◆ Problem to solve ◆
For the word "output", count the lines below that contain it. Give the number alone.

◆ Dataset excerpts ◆
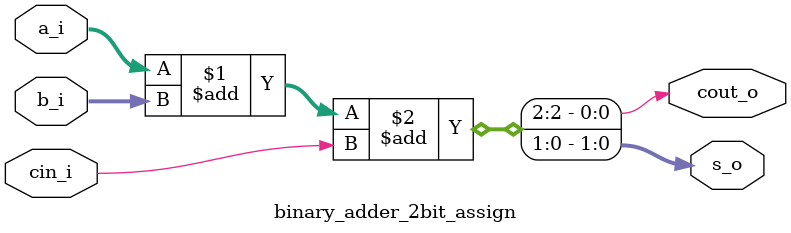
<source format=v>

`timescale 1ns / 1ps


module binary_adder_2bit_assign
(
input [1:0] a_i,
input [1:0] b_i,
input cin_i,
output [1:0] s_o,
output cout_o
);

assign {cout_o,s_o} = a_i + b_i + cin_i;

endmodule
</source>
---
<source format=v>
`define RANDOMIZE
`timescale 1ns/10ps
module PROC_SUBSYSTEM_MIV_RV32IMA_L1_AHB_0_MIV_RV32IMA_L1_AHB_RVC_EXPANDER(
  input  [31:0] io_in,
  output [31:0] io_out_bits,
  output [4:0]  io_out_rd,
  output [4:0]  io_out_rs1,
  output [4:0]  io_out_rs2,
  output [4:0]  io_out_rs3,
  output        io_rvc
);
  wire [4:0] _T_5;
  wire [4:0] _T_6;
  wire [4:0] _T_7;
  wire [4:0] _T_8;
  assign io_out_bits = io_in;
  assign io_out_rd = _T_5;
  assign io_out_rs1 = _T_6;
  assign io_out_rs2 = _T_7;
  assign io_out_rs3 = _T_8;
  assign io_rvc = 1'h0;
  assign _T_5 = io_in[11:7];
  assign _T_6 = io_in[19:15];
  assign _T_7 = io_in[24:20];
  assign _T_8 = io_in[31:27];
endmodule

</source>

◆ Exercise response ◆
8